### [Task prompt]
Reproduce the data below line for line without changing anything, and omit the pictures from your answer.
____________
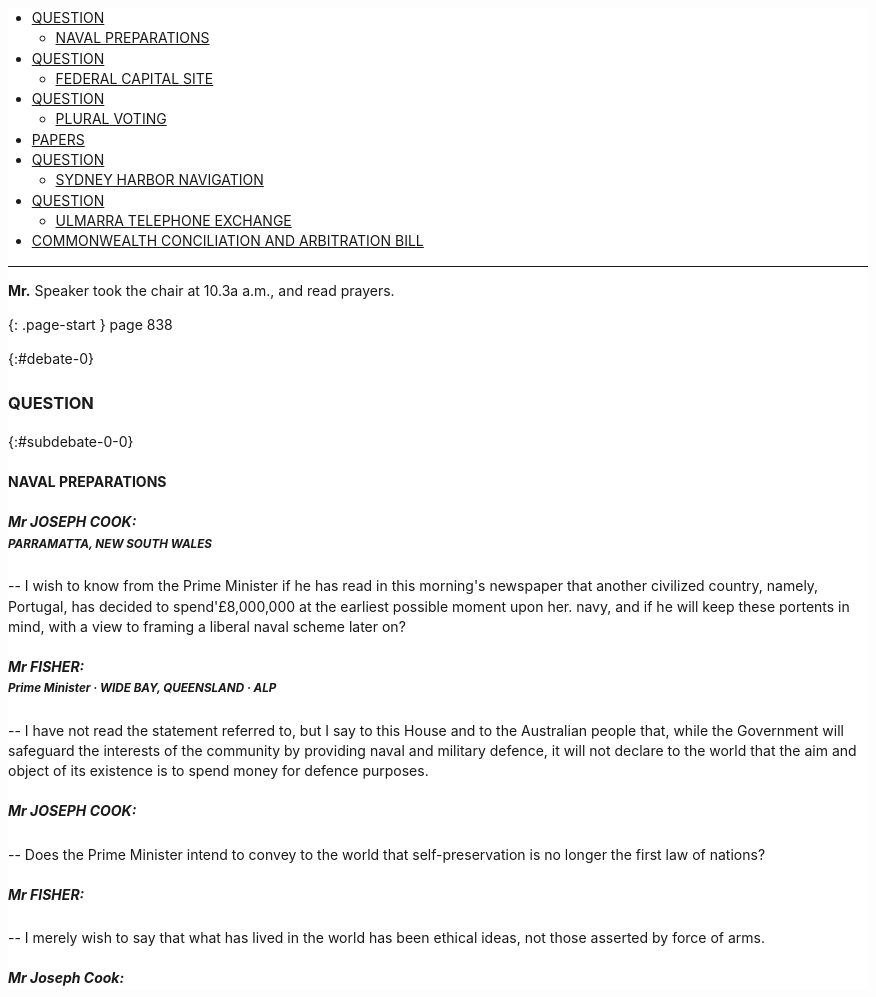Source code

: * [QUESTION](#debate-0)
    * [NAVAL PREPARATIONS](#subdebate-0-0)
* [QUESTION](#debate-1)
    * [FEDERAL CAPITAL SITE](#subdebate-1-0)
* [QUESTION](#debate-2)
    * [PLURAL VOTING](#subdebate-2-0)
* [PAPERS](#debate-3)
* [QUESTION](#debate-4)
    * [SYDNEY HARBOR NAVIGATION](#subdebate-4-0)
* [QUESTION](#debate-5)
    * [ULMARRA TELEPHONE EXCHANGE](#subdebate-5-0)
* [COMMONWEALTH CONCILIATION AND ARBITRATION BILL](#debate-6)


----


 **Mr.** Speaker  took the chair at  10.3a  a.m., and read prayers. 

{: .page-start }
page 838

{:#debate-0}
### QUESTION

{:#subdebate-0-0}
#### NAVAL PREPARATIONS

##### Mr JOSEPH COOK:<br><small class="text-muted">PARRAMATTA, NEW SOUTH WALES</small>

-- I wish to know  from the Prime Minister if he has read in this morning's newspaper that another civilized country, namely, Portugal, has decided to spend'£8,000,000 at the earliest possible moment upon her. navy, and if he will keep these portents in mind, with a view to framing a liberal naval scheme later on? 

##### Mr FISHER:<br><small class="text-muted">Prime Minister &middot; WIDE BAY, QUEENSLAND &middot; ALP</small>

-- I have not read the statement referred to, but I say to this House and to the Australian people that, while the Government will safeguard the interests of the community by providing naval and military defence, it will not declare to the world that the aim and object of its existence is to spend money for defence purposes. 

##### Mr JOSEPH COOK:

-- Does the Prime Minister intend to convey to the world that self-preservation is no longer the first law of nations? 

##### Mr FISHER:

-- I merely wish to say that what has lived in the world has been ethical ideas, not those asserted by force of arms. 

##### Mr Joseph Cook:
____________
### [Answer space]
Source code

: * [QUESTION](#debate-0)
    * [NAVAL PREPARATIONS](#subdebate-0-0)
* [QUESTION](#debate-1)
    * [FEDERAL CAPITAL SITE](#subdebate-1-0)
* [QUESTION](#debate-2)
    * [PLURAL VOTING](#subdebate-2-0)
* [PAPERS](#debate-3)
* [QUESTION](#debate-4)
    * [SYDNEY HARBOR NAVIGATION](#subdebate-4-0)
* [QUESTION](#debate-5)
    * [ULMARRA TELEPHONE EXCHANGE](#subdebate-5-0)
* [COMMONWEALTH CONCILIATION AND ARBITRATION BILL](#debate-6)


----


 **Mr.** Speaker  took the chair at  10.3a  a.m., and read prayers. 

{: .page-start }
page 838

{:#debate-0}
### QUESTION

{:#subdebate-0-0}
#### NAVAL PREPARATIONS

##### Mr JOSEPH COOK:<br><small class="text-muted">PARRAMATTA, NEW SOUTH WALES</small>

-- I wish to know  from the Prime Minister if he has read in this morning's newspaper that another civilized country, namely, Portugal, has decided to spend'£8,000,000 at the earliest possible moment upon her. navy, and if he will keep these portents in mind, with a view to framing a liberal naval scheme later on? 

##### Mr FISHER:<br><small class="text-muted">Prime Minister &middot; WIDE BAY, QUEENSLAND &middot; ALP</small>

-- I have not read the statement referred to, but I say to this House and to the Australian people that, while the Government will safeguard the interests of the community by providing naval and military defence, it will not declare to the world that the aim and object of its existence is to spend money for defence purposes. 

##### Mr JOSEPH COOK:

-- Does the Prime Minister intend to convey to the world that self-preservation is no longer the first law of nations? 

##### Mr FISHER:

-- I merely wish to say that what has lived in the world has been ethical ideas, not those asserted by force of arms. 

##### Mr Joseph Cook:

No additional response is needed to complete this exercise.